In the past, when society believed that being a homosexual was a depraved condition and should be punished, people kept it as a secret —“in the closet.”  Even today in a more accepting age, some are still closeted.  Since talking about sexual orientation is only a recent thing, people with alternative sexualities were not known in previous times, including biblical times.   

So in biblical times, gay people existed, but were not known.  Bible authors only knew heterosexuals who chose to take advantage of other heterosexuals and demonstrate their power through sex.

Robin Scroggs, New Testament scholar at Union Theological Seminary of New York, stated: 

“In the times during which the New Testament was written, the Roman conquerors of the region frequently and openly engaged in homosexual acts between older men and boys, and between men and their male slaves.  These acts of non-consensual sex were considered normal and socially acceptable.  They were,  however, morally repulsive to Paul as today they would be to everyone — gay and straight.”

The universally acknowledged authoritative reference on matters of antiquity is the Oxford Classical Dictionary.  Here is what the OCD (third edition revised, 2003) says in its section about homosexuality as practiced in the time of Paul: “. . .the sexual penetration of male prostitutes or slaves by conventionally masculine elite men, who might purchase slaves expressly for that purpose, was not considered morally problematic.”                       

If people are born a certain way and do not choose their sexual orientation, we need to look closely at how the Adventist Church relates to the LGBTQ community. The default position of the Adventist church is to hate the sin but love the sinner.  The word “sinner,” obviously, is not used here in the general sense that we are all sinners.

But how can we label people “sinners” if those people — whether homosexual by birth or even heterosexual — have not committed the sin in question?

Second, if the church recognizes that some people are born with an alternative sexual orientation, and since the Bible, as we have shown above, is not condemning them but heterosexuals who are committing the perverted act of engaging in sexual activity with a non-consenting heterosexual, it is normal — not abnormal — for a gay or lesbian person to wish to marry another gay or lesbian person, just as it is normal for a heterosexual person to marry a person of the opposite sex.  How can we say that we will not allow someone who is gay or lesbian to do the natural thing — and yet not say the same thing to the heterosexual?  

Another “solution” suggested is that a gay person should marry someone of the opposite sex.  What we are encouraging is the very thing we are condemning.  We are encouraging someone to engage in a perversion — an unnatural act, since what is natural for them is to marry someone of the same sex.

The Church then should get rid of the statement, “We hate the sin but love the sinner,” with respect to alternative sexualities and should treat everyone the same.
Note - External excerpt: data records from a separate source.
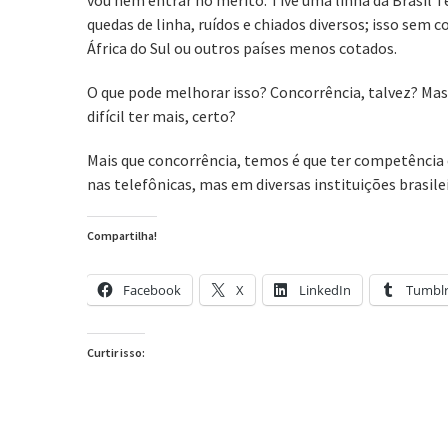
vou nem entrar no mérito. Tive uma linha da Brasil
quedas de linha, ruídos e chiados diversos; isso sem 
África do Sul ou outros países menos cotados.
O que pode melhorar isso? Concorrência, talvez? Mas 
difícil ter mais, certo?
Mais que concorrência, temos é que ter competência e 
nas telefônicas, mas em diversas instituições brasilei
Compartilha!
Facebook
X
LinkedIn
Tumbl
Curtir isso:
The church must let people do what is natural for them — even if that means marrying someone of the same sex. And we should expect the same of all couples, no matter their gender: that they be committed to their partners and not engage in extramarital affairs.

Sakae Kubo, 88, has had a long career in the Adventist church, mainly in university and college administration. He taught at the Theological Seminary at Andrews University, served as Dean of the School of Theology at Walla Walla University, as President of Newbold College, and as Vice-President and Academic Dean at Atlantic Union College.

Image: A couple who wed in Brighton, England this week after a law legalizing same-sex marriage came into effect. From Time Magazine.